:: PROBLEM DETAILS ::
From the material below, retype exactly the lines that begin at the line with "margin-left: none ->" and end after the line with "html: none ->"; pictures stay out of the copy.

BEGIN DATA RECORDS

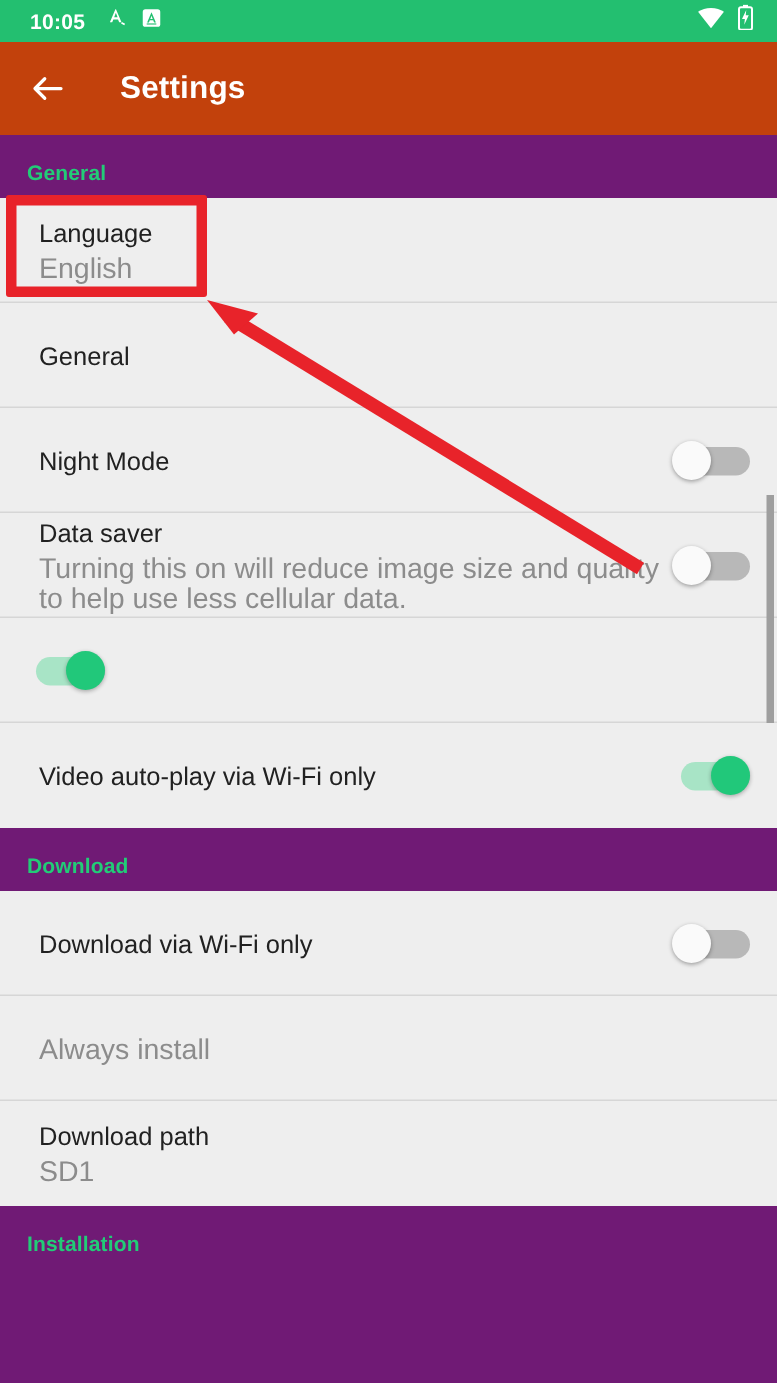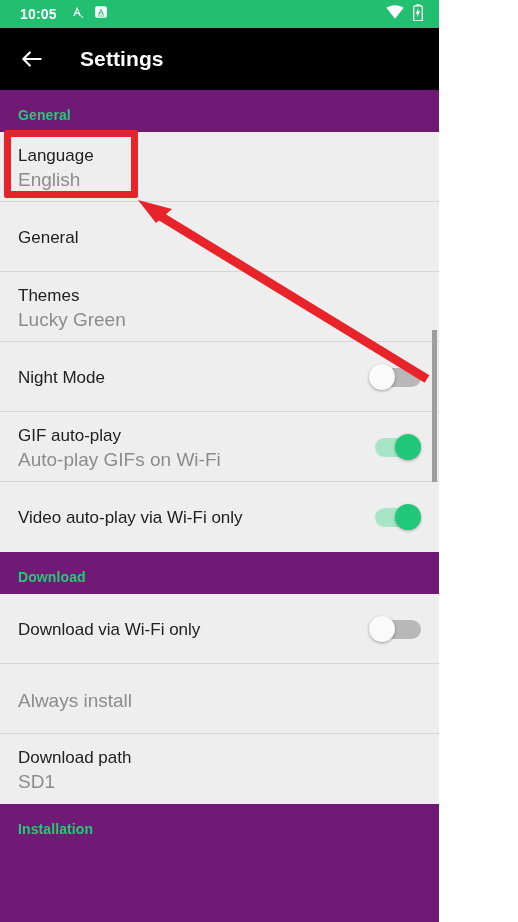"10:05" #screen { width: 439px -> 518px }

END DATA RECORDS
BEGIN DATA RECORDS

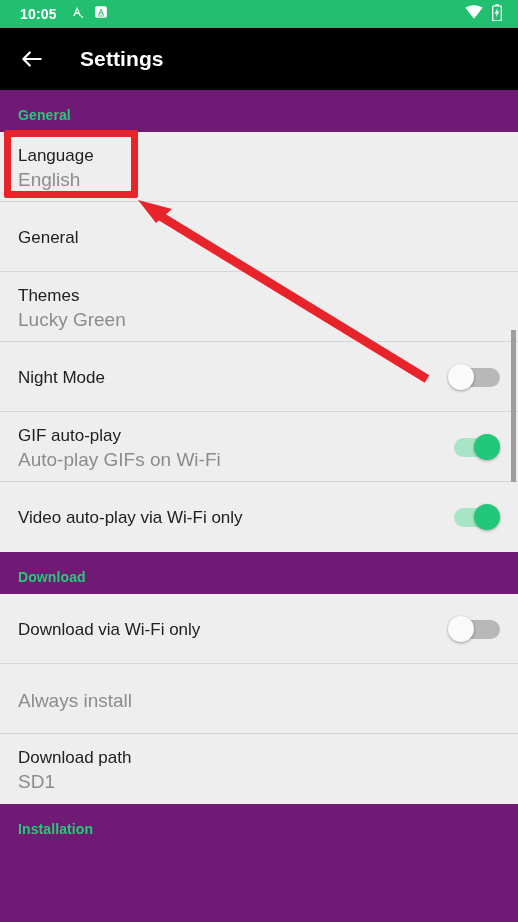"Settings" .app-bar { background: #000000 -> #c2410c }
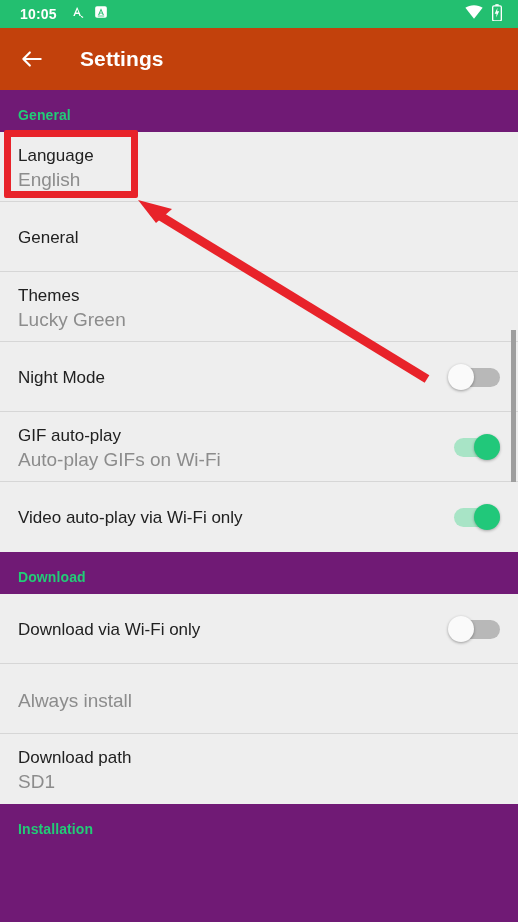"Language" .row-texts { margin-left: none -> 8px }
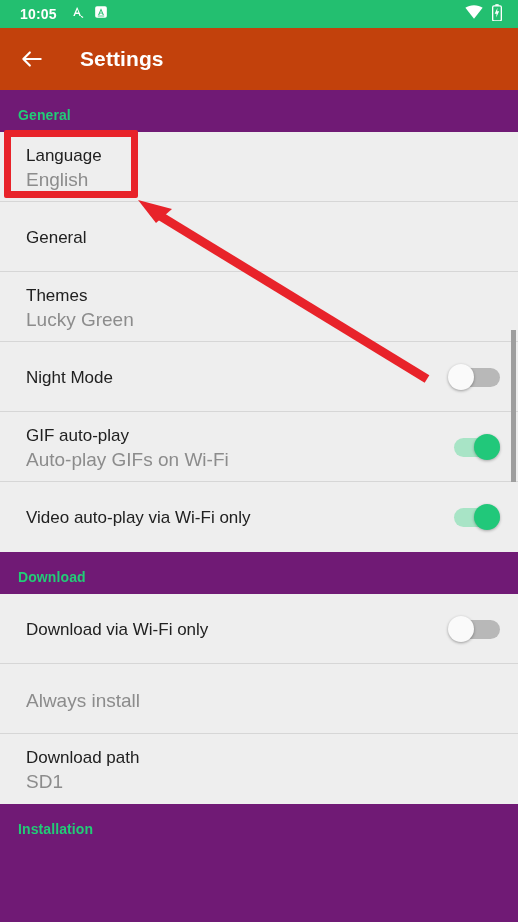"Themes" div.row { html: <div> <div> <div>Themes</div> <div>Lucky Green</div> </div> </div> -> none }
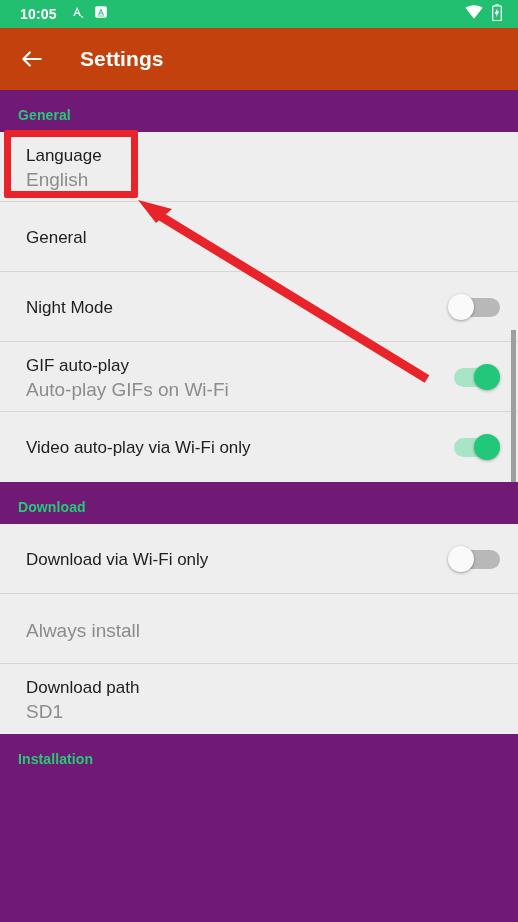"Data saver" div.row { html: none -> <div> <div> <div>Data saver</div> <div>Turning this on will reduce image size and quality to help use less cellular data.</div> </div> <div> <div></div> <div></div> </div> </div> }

END DATA RECORDS

:: EXPECTED OUTPUT ::
"Language" .row-texts { margin-left: none -> 8px }
"Themes" div.row { html: <div> <div> <div>Themes</div> <div>Lucky Green</div> </div> </div> -> none }
"Data saver" div.row { html: none -> <div> <div> <div>Data saver</div> <div>Turning this on will reduce image size and quality to help use less cellular data.</div> </div> <div> <div></div> <div></div> </div> </div> }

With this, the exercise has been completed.